Pasadena bike share bikes
Staffers say the city only has money to keep the bike service running until the end of the month.
Philip Pilosian | Shutterstock

Only a year after Metro’s bike share initiative launched in Pasadena, the city is looking to put a halt to the program—as soon as the end of the month.

In a report prepared for the city’s Municipal Services Committee, transportation staffers indicate that the city’s bike share budget will only be enough to keep the service up-and-running through the end of July.

The city agreed to a two-year contract with Metro in 2016 that expires at the end of October. But Pasadena may back out of the deal early, citing unforseen costs and lower-than-expected ridership.
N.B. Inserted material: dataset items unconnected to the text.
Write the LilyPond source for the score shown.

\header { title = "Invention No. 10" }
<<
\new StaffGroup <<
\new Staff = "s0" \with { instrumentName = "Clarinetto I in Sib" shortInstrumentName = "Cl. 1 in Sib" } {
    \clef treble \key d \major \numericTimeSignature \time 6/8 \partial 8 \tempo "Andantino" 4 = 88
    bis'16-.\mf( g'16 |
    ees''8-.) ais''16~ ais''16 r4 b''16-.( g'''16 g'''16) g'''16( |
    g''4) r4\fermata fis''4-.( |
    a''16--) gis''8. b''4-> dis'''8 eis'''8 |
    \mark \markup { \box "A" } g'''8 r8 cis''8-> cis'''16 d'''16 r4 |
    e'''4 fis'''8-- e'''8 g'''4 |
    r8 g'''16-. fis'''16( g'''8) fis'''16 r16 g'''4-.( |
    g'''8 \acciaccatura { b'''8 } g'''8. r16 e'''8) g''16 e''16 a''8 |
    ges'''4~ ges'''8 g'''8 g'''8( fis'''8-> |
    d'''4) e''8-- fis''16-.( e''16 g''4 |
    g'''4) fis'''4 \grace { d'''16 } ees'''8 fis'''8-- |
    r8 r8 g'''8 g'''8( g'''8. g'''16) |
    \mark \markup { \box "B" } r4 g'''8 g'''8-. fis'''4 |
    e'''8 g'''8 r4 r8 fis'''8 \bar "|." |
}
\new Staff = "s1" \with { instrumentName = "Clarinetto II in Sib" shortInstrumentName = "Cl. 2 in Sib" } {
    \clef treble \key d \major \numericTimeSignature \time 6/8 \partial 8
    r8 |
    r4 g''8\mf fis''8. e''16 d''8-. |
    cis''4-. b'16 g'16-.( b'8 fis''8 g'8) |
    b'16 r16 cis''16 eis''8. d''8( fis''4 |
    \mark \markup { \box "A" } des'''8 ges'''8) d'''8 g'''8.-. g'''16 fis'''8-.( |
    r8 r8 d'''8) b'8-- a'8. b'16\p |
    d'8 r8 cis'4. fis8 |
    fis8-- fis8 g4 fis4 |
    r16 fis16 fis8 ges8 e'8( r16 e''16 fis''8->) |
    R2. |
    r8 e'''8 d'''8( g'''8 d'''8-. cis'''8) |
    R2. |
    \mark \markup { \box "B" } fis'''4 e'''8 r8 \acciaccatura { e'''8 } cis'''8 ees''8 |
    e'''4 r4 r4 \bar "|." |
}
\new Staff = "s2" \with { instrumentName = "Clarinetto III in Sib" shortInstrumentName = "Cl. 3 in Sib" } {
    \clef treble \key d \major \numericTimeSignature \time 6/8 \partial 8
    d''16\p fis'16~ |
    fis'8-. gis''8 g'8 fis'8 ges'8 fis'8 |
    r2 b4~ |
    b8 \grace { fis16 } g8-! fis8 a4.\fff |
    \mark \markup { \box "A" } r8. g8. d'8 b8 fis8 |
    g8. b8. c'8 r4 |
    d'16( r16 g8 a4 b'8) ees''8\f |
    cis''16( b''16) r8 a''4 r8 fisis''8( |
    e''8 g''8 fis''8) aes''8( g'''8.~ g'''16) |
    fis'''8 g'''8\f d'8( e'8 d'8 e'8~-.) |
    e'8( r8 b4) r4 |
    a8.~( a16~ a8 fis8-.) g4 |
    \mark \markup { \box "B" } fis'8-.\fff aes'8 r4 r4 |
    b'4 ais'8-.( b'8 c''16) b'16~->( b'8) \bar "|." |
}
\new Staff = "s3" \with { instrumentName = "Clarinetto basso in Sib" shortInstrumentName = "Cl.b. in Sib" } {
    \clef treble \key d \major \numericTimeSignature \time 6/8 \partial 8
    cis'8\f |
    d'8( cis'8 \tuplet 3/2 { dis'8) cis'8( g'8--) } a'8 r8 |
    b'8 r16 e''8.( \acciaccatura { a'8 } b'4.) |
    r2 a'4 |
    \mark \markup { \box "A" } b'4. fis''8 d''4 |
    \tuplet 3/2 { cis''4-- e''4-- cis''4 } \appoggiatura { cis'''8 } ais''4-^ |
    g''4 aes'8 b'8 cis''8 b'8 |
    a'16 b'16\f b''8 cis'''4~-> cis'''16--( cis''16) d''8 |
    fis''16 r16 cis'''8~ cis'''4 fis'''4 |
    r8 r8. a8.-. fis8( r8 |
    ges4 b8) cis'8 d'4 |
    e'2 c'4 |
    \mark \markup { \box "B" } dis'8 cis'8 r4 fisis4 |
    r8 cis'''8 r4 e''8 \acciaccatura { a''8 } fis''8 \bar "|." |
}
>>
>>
The bike share system attracted more than 10,000 users in each of its first two months, before ridership plummeted to less than 4,000 in December. Since then, the numbers have been slowly improving, but not to levels needed to cover the city’s maintenance and operation expenses.

Even with fare revenue factored in, the city spends nearly $100,000 per month to keep bikes in good working condition, according to the report.

Previous reports also highlighted the low ridership numbers and suggested the city would exit the bike share program once its contract with Metro expires.

But now, Pasadena’s transportation department plans to let Metro know Wednesday that the city will leave the program early.

That could open the door for privately funded bike sharing services to set up shop in Pasadena. The city’s transportation department is also considering new regulations on dockless vehicles, which are popping up all over Los Angeles and the country.

Those rules would need to be fleshed out in coming months, but transportation staffers suggest that they would be similar to those established recently in Santa Monica and those now being considered by the city of Los Angeles.

Meanwhile, Metro continues to expand its bike share system into new areas, with lower fares to entice more riders. By next year, the agency expects to install nearly 80 new stations with around 700 rentable bikes.